Gemini, Google Cloud and PDF

SKI · March 22, 2025, 8:20am

In my workflow, I want to send PDF files that are already in Google Drive DIRECTLY to Gemini via an API to extract information. This works perfectly on the Gemini website, as Gemini accesses other tools here. I’m currently using base64 formatting via the API. Since the documents (PDF) are structured differently, this unfortunately doesn’t work very well. Is there an option identical to the one on the website, but via API, so I can integrate this into my n8n workflow? Thank you very much

Miquel_Colomer · March 22, 2025, 9:16am

Hi @SKI,

What you’re running into makes sense — Gemini on the website can access tools like Google Drive directly, but the API version doesn’t have that same tool integration yet. So when you’re sending a PDF via API (e.g., base64-encoded), you’re not getting the same quality of parsing or context Gemini has when it reads the file natively through Drive.

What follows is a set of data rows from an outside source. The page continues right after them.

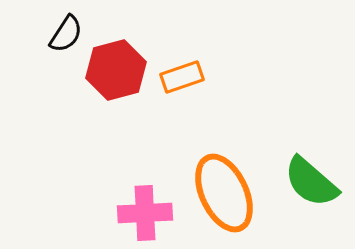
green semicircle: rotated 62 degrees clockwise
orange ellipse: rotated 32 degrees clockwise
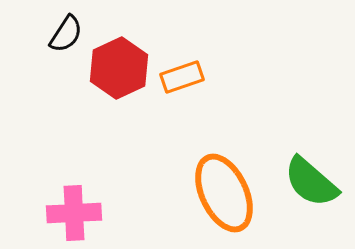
red hexagon: moved 3 px right, 2 px up; rotated 10 degrees counterclockwise
pink cross: moved 71 px left
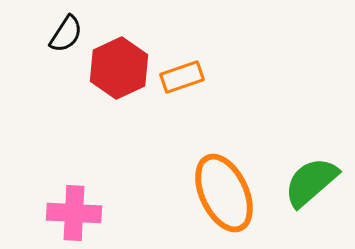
green semicircle: rotated 98 degrees clockwise
pink cross: rotated 6 degrees clockwise
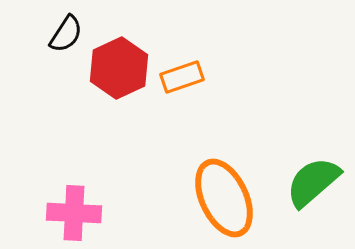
green semicircle: moved 2 px right
orange ellipse: moved 5 px down
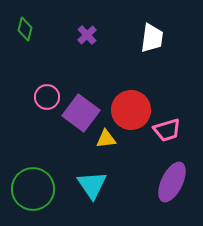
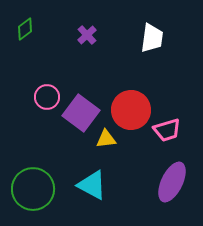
green diamond: rotated 40 degrees clockwise
cyan triangle: rotated 28 degrees counterclockwise
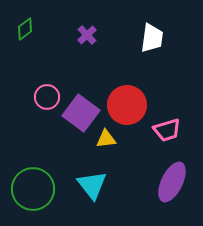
red circle: moved 4 px left, 5 px up
cyan triangle: rotated 24 degrees clockwise
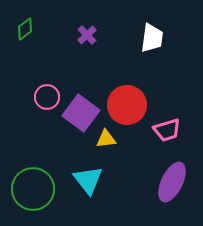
cyan triangle: moved 4 px left, 5 px up
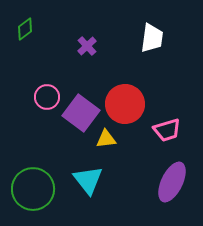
purple cross: moved 11 px down
red circle: moved 2 px left, 1 px up
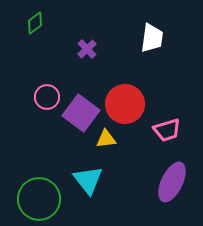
green diamond: moved 10 px right, 6 px up
purple cross: moved 3 px down
green circle: moved 6 px right, 10 px down
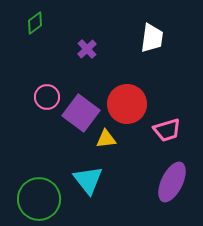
red circle: moved 2 px right
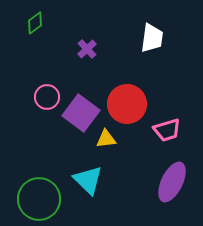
cyan triangle: rotated 8 degrees counterclockwise
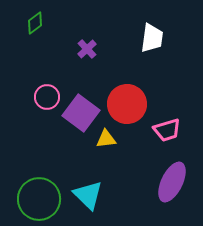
cyan triangle: moved 15 px down
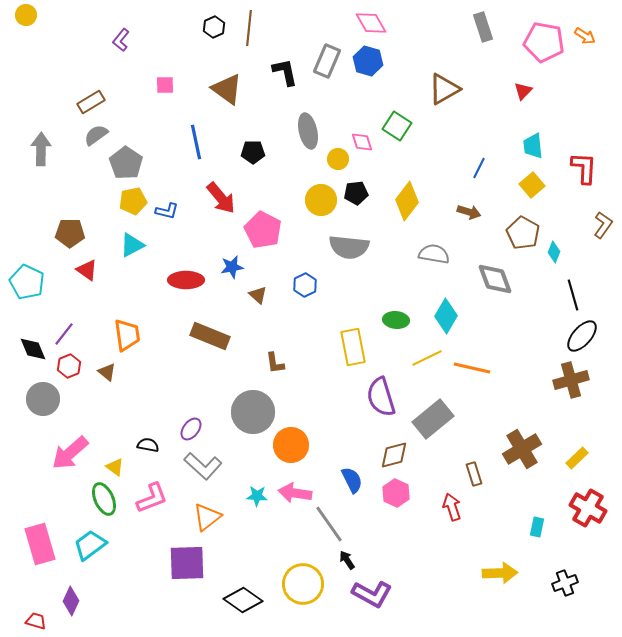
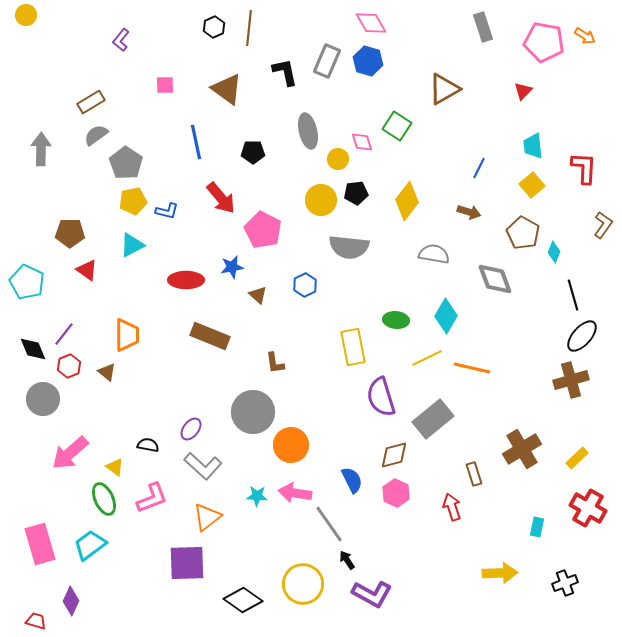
orange trapezoid at (127, 335): rotated 8 degrees clockwise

Right now, the public Gemini API doesn’t support the same “tool calling” features available in the UI — including direct file access from Google Drive. So even though it works great on the site, you can’t replicate that behavior 1:1 via API just yet.

What you can do for now is try one of these options:

– If you can download the file in your n8n workflow, use an external PDF-to-text node or tool (like PDF.co or pdftotext) to pre-process the file before sending the content to Gemini.

– Use the Gemini API’s file upload support (if you’re on a version that supports it), which allows you to pass documents more naturally than raw base64. This is still limited but might give better results than sending base64 directly.

If you’re looking for structured extraction from mixed-format PDFs, the best short-term workaround is to pre-process the file content outside Gemini and only use Gemini for higher-level reasoning on the parsed text.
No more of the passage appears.